The bottle was almost full.

“Did the doctor give you some more medicine?” Ophelia began to untangle Mrs. Coop’s yellow hair.

“Doctor? That doctor’s useless.”

“I suppose that’s all very well, if one had the foresight to bring medicine with them from America, and—”

“Quit prattling. My complexion is too dark. Fix it. Concoct me one of your preparations with the juice of a lemon or whatever it is you use. And I wish you to make my hair the color of ebony. You are capable of that, aren’t you?”

This was as good an opportunity as she was going to get.

“Yes, ma’am,” Ophelia said. “I can surely dye your hair. If you’ll give me leave to travel to the apothecary’s shop in Baden-Baden in the morning, I’ll mix you up something nice and strong.”

*   *   *

The day came
and went in the tower. By the time evening rolled in, Prue was near frantic with hunger and thirst. She tried pacing, to get her mind off things, and talking to the sparrows. She pounded on the door and shouted out the windows. No one came.

She huddled down on the mattress in the dark. She was too hungry and parched to cry, even.

There was a thud on the door.

Prue bolted upright.

“Who is it?” she called.

“Hansel,” came the muffled reply.

Crackers. “Just a minute!” She nudged the chamber pot further into the shadows. There was nothing to do about the straw in her hair, the shine on her chin, or the way the ugly brown dress was starting to smell a little ripe.

“What’s happening?” she said through the keyhole. “Thought everyone forgot about me.”

“May I come in?”

She swallowed. “Course.”

Hansel unlocked the door and stepped inside. In the darkness, he seemed bigger than she remembered, and something ferocious thrummed in the air around him. His hair stuck out like a lion’s mane.

He shut the door behind him. “Here.” He passed her a jug and a plate of—oh heavenly!—hazelnut buns and sausages. “I was told you were forgotten today.”

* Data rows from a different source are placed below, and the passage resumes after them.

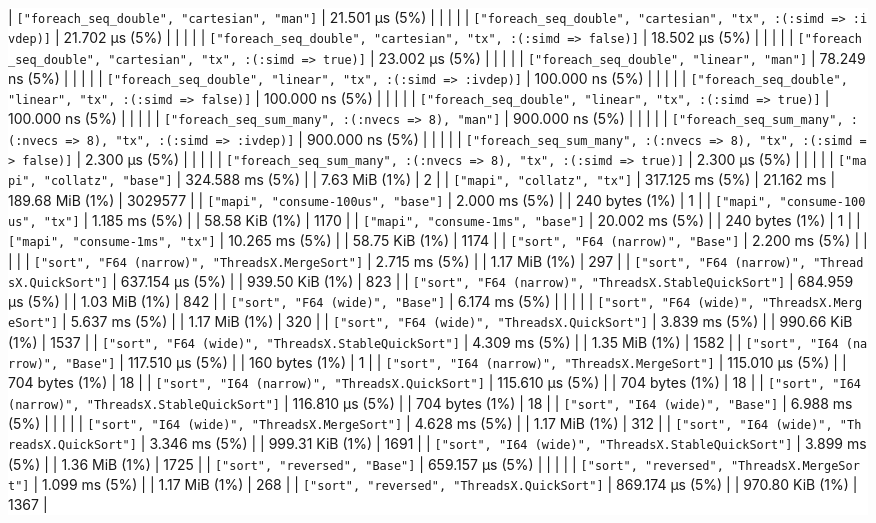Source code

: | `["foreach_seq_double", "cartesian", "man"]`                         |  21.501 μs (5%) |           |                 |             |
| `["foreach_seq_double", "cartesian", "tx", :(:simd => :ivdep)]`      |  21.702 μs (5%) |           |                 |             |
| `["foreach_seq_double", "cartesian", "tx", :(:simd => false)]`       |  18.502 μs (5%) |           |                 |             |
| `["foreach_seq_double", "cartesian", "tx", :(:simd => true)]`        |  23.002 μs (5%) |           |                 |             |
| `["foreach_seq_double", "linear", "man"]`                            |  78.249 ns (5%) |           |                 |             |
| `["foreach_seq_double", "linear", "tx", :(:simd => :ivdep)]`         | 100.000 ns (5%) |           |                 |             |
| `["foreach_seq_double", "linear", "tx", :(:simd => false)]`          | 100.000 ns (5%) |           |                 |             |
| `["foreach_seq_double", "linear", "tx", :(:simd => true)]`           | 100.000 ns (5%) |           |                 |             |
| `["foreach_seq_sum_many", :(:nvecs => 8), "man"]`                    | 900.000 ns (5%) |           |                 |             |
| `["foreach_seq_sum_many", :(:nvecs => 8), "tx", :(:simd => :ivdep)]` | 900.000 ns (5%) |           |                 |             |
| `["foreach_seq_sum_many", :(:nvecs => 8), "tx", :(:simd => false)]`  |   2.300 μs (5%) |           |                 |             |
| `["foreach_seq_sum_many", :(:nvecs => 8), "tx", :(:simd => true)]`   |   2.300 μs (5%) |           |                 |             |
| `["mapi", "collatz", "base"]`                                        | 324.588 ms (5%) |           |   7.63 MiB (1%) |           2 |
| `["mapi", "collatz", "tx"]`                                          | 317.125 ms (5%) | 21.162 ms | 189.68 MiB (1%) |     3029577 |
| `["mapi", "consume-100us", "base"]`                                  |   2.000 ms (5%) |           |  240 bytes (1%) |           1 |
| `["mapi", "consume-100us", "tx"]`                                    |   1.185 ms (5%) |           |  58.58 KiB (1%) |        1170 |
| `["mapi", "consume-1ms", "base"]`                                    |  20.002 ms (5%) |           |  240 bytes (1%) |           1 |
| `["mapi", "consume-1ms", "tx"]`                                      |  10.265 ms (5%) |           |  58.75 KiB (1%) |        1174 |
| `["sort", "F64 (narrow)", "Base"]`                                   |   2.200 ms (5%) |           |                 |             |
| `["sort", "F64 (narrow)", "ThreadsX.MergeSort"]`                     |   2.715 ms (5%) |           |   1.17 MiB (1%) |         297 |
| `["sort", "F64 (narrow)", "ThreadsX.QuickSort"]`                     | 637.154 μs (5%) |           | 939.50 KiB (1%) |         823 |
| `["sort", "F64 (narrow)", "ThreadsX.StableQuickSort"]`               | 684.959 μs (5%) |           |   1.03 MiB (1%) |         842 |
| `["sort", "F64 (wide)", "Base"]`                                     |   6.174 ms (5%) |           |                 |             |
| `["sort", "F64 (wide)", "ThreadsX.MergeSort"]`                       |   5.637 ms (5%) |           |   1.17 MiB (1%) |         320 |
| `["sort", "F64 (wide)", "ThreadsX.QuickSort"]`                       |   3.839 ms (5%) |           | 990.66 KiB (1%) |        1537 |
| `["sort", "F64 (wide)", "ThreadsX.StableQuickSort"]`                 |   4.309 ms (5%) |           |   1.35 MiB (1%) |        1582 |
| `["sort", "I64 (narrow)", "Base"]`                                   | 117.510 μs (5%) |           |  160 bytes (1%) |           1 |
| `["sort", "I64 (narrow)", "ThreadsX.MergeSort"]`                     | 115.010 μs (5%) |           |  704 bytes (1%) |          18 |
| `["sort", "I64 (narrow)", "ThreadsX.QuickSort"]`                     | 115.610 μs (5%) |           |  704 bytes (1%) |          18 |
| `["sort", "I64 (narrow)", "ThreadsX.StableQuickSort"]`               | 116.810 μs (5%) |           |  704 bytes (1%) |          18 |
| `["sort", "I64 (wide)", "Base"]`                                     |   6.988 ms (5%) |           |                 |             |
| `["sort", "I64 (wide)", "ThreadsX.MergeSort"]`                       |   4.628 ms (5%) |           |   1.17 MiB (1%) |         312 |
| `["sort", "I64 (wide)", "ThreadsX.QuickSort"]`                       |   3.346 ms (5%) |           | 999.31 KiB (1%) |        1691 |
| `["sort", "I64 (wide)", "ThreadsX.StableQuickSort"]`                 |   3.899 ms (5%) |           |   1.36 MiB (1%) |        1725 |
| `["sort", "reversed", "Base"]`                                       | 659.157 μs (5%) |           |                 |             |
| `["sort", "reversed", "ThreadsX.MergeSort"]`                         |   1.099 ms (5%) |           |   1.17 MiB (1%) |         268 |
| `["sort", "reversed", "ThreadsX.QuickSort"]`                         | 869.174 μs (5%) |           | 970.80 KiB (1%) |        1367 |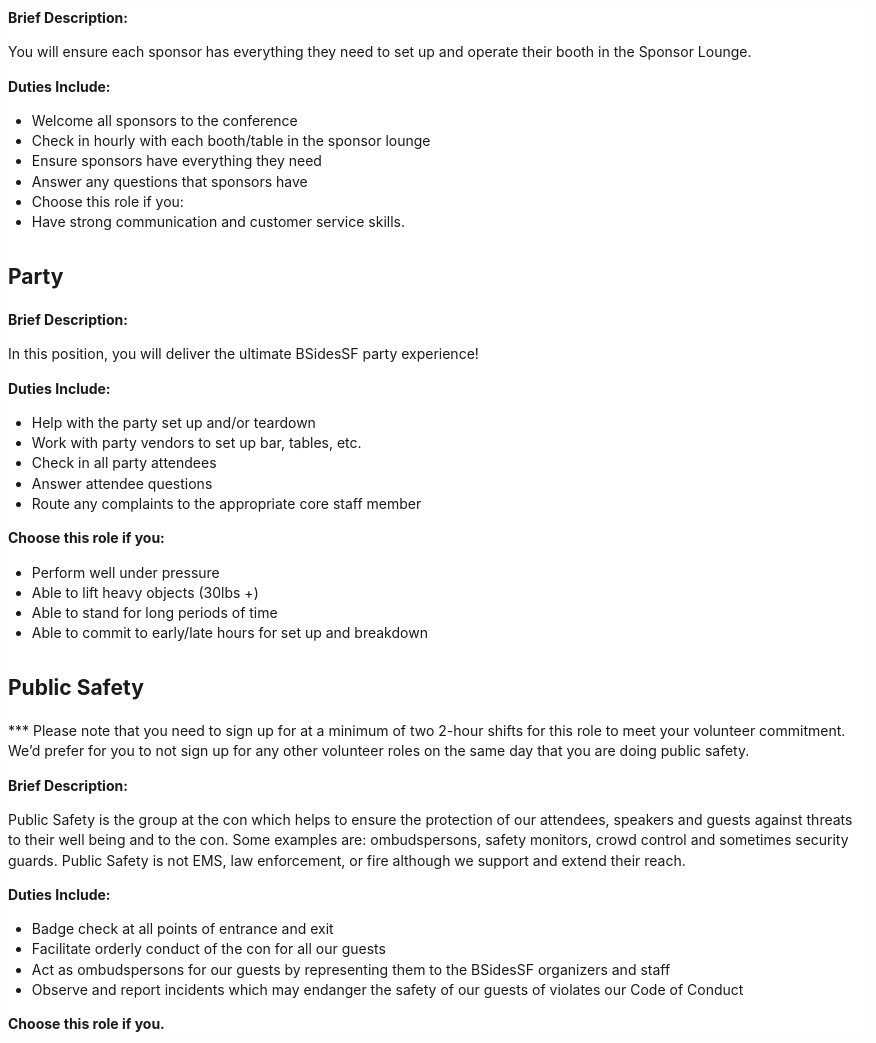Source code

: **Brief Description:**

You will ensure each sponsor has everything they need to set up and operate their booth in the Sponsor Lounge.

**Duties Include:**

- Welcome all sponsors to the conference
- Check in hourly with each booth/table in the sponsor lounge
- Ensure sponsors have everything they need
- Answer any questions that sponsors have
- Choose this role if you:
- Have strong communication and customer service skills.

## Party

**Brief Description:**

In this position, you will deliver the ultimate BSidesSF party experience!

**Duties Include:**

- Help with the party set up and/or teardown
- Work with party vendors to set up bar, tables, etc.
- Check in all party attendees
- Answer attendee questions
- Route any complaints to the appropriate core staff member

**Choose this role if you:**

- Perform well under pressure
- Able to lift heavy objects (30lbs +)
- Able to stand for long periods of time
- Able to commit to early/late hours for set up and breakdown

## Public Safety

\*\*\* Please note that you need to sign up for at a minimum of two 2-hour shifts for this role to meet your volunteer commitment. We’d prefer for you to not sign up for any other volunteer roles on the same day that you are doing public safety.

**Brief Description:**

Public Safety is the group at the con which helps to ensure the protection of our attendees, speakers and guests against threats to their well being and to the con. Some examples are: ombudspersons, safety monitors, crowd control and sometimes security guards. Public Safety is not EMS, law enforcement, or fire although we support and extend their reach.

**Duties Include:**

- Badge check at all points of entrance and exit
- Facilitate orderly conduct of the con for all our guests
- Act as ombudspersons for our guests by representing them to the BSidesSF organizers and staff
- Observe and report incidents which may endanger the safety of our guests of violates our Code of Conduct

**Choose this role if you.**
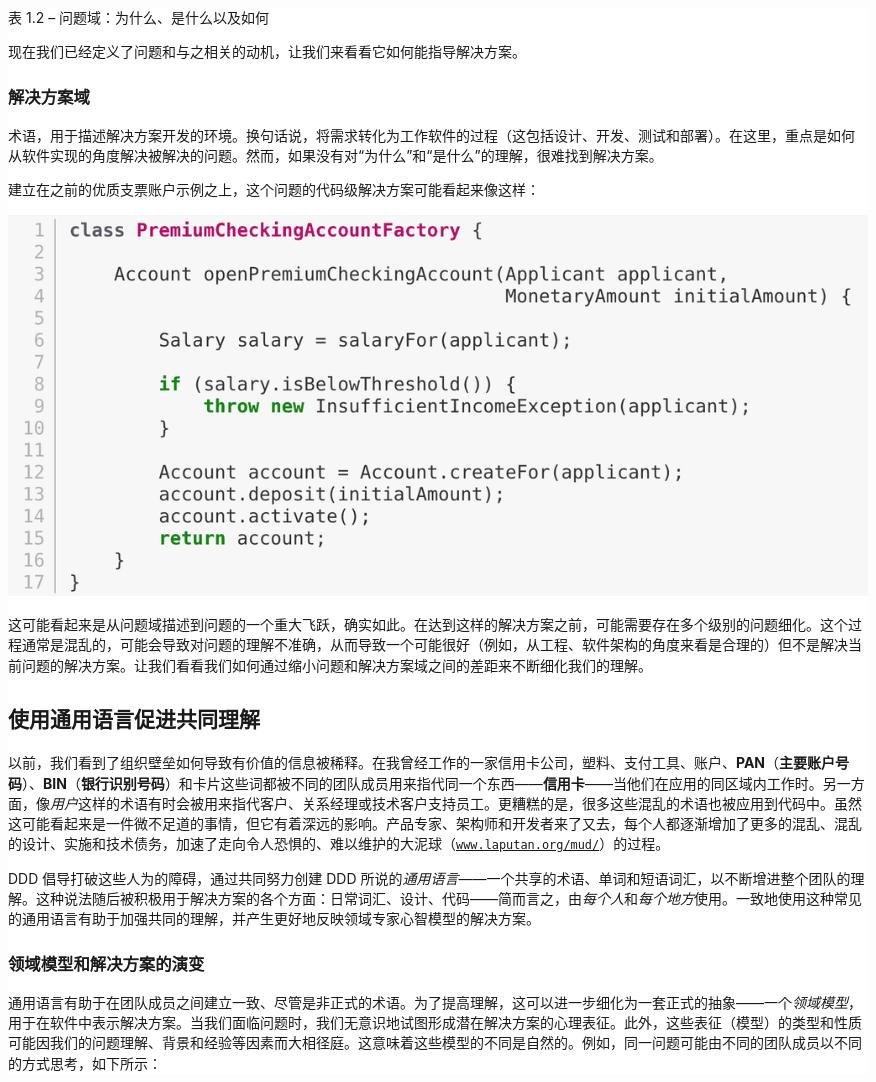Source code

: 表 1.2 – 问题域：为什么、是什么以及如何

现在我们已经定义了问题和与之相关的动机，让我们来看看它如何能指导解决方案。

### 解决方案域

术语，用于描述解决方案开发的环境。换句话说，将需求转化为工作软件的过程（这包括设计、开发、测试和部署）。在这里，重点是如何从软件实现的角度解决被解决的问题。然而，如果没有对“为什么”和“是什么”的理解，很难找到解决方案。

建立在之前的优质支票账户示例之上，这个问题的代码级解决方案可能看起来像这样：

![图片](img/ch1-1.jpg)

这可能看起来是从问题域描述到问题的一个重大飞跃，确实如此。在达到这样的解决方案之前，可能需要存在多个级别的问题细化。这个过程通常是混乱的，可能会导致对问题的理解不准确，从而导致一个可能很好（例如，从工程、软件架构的角度来看是合理的）但不是解决当前问题的解决方案。让我们看看我们如何通过缩小问题和解决方案域之间的差距来不断细化我们的理解。

## 使用通用语言促进共同理解

以前，我们看到了组织壁垒如何导致有价值的信息被稀释。在我曾经工作的一家信用卡公司，塑料、支付工具、账户、**PAN**（**主要账户号码**）、**BIN**（**银行识别号码**）和卡片这些词都被不同的团队成员用来指代同一个东西——**信用卡**——当他们在应用的同区域内工作时。另一方面，像*用户*这样的术语有时会被用来指代客户、关系经理或技术客户支持员工。更糟糕的是，很多这些混乱的术语也被应用到代码中。虽然这可能看起来是一件微不足道的事情，但它有着深远的影响。产品专家、架构师和开发者来了又去，每个人都逐渐增加了更多的混乱、混乱的设计、实施和技术债务，加速了走向令人恐惧的、难以维护的大泥球（[`www.laputan.org/mud/`](http://www.laputan.org/mud/)）的过程。

DDD 倡导打破这些人为的障碍，通过共同努力创建 DDD 所说的*通用语言*——一个共享的术语、单词和短语词汇，以不断增进整个团队的理解。这种说法随后被积极用于解决方案的各个方面：日常词汇、设计、代码——简而言之，由*每个人*和*每个地方*使用。一致地使用这种常见的通用语言有助于加强共同的理解，并产生更好地反映领域专家心智模型的解决方案。

### 领域模型和解决方案的演变

通用语言有助于在团队成员之间建立一致、尽管是非正式的术语。为了提高理解，这可以进一步细化为一套正式的抽象——一个*领域模型*，用于在软件中表示解决方案。当我们面临问题时，我们无意识地试图形成潜在解决方案的心理表征。此外，这些表征（模型）的类型和性质可能因我们的问题理解、背景和经验等因素而大相径庭。这意味着这些模型的不同是自然的。例如，同一问题可能由不同的团队成员以不同的方式思考，如下所示：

She grabbed the plate and jug and sank to the stone floor. To heck with Ma’s lectures about ladies pretending they hadn’t got appetites. She uncorked the jug and took several gulps of cool water.

“We are leaving in the morning,” Hansel said.

Prue sputtered on water. “Leaving! What’s the matter? Where?”

“My father is dead.”

“What?” Prue’s first thought was the booze. Maybe Karl drank himself under the daisies after the humiliations of last night.

“Poisoned.”

“Like Mr. Coop?”

“Not precisely.” Hansel began pacing back and forth, making the tower feel even more like a cage. He described how Katrina had discovered Karl collapsed beside a teacup.

Prue sat still on the floor, the buns and sausages forgotten. Her heart was pumping fast.

“I went through my father’s things,” Hansel said. He stopped to stare out the iron-barred window. “To see if I might find some clue as to why anyone would kill him. I suspected it might have something to do with his gambling debts. Instead, I found a letter. Addressed to me.”

Prue waited.

“He wrote that he feared he might be killed soon, although he did not say by whom. And that he wished to relay to me important knowledge, in the event that he was killed.”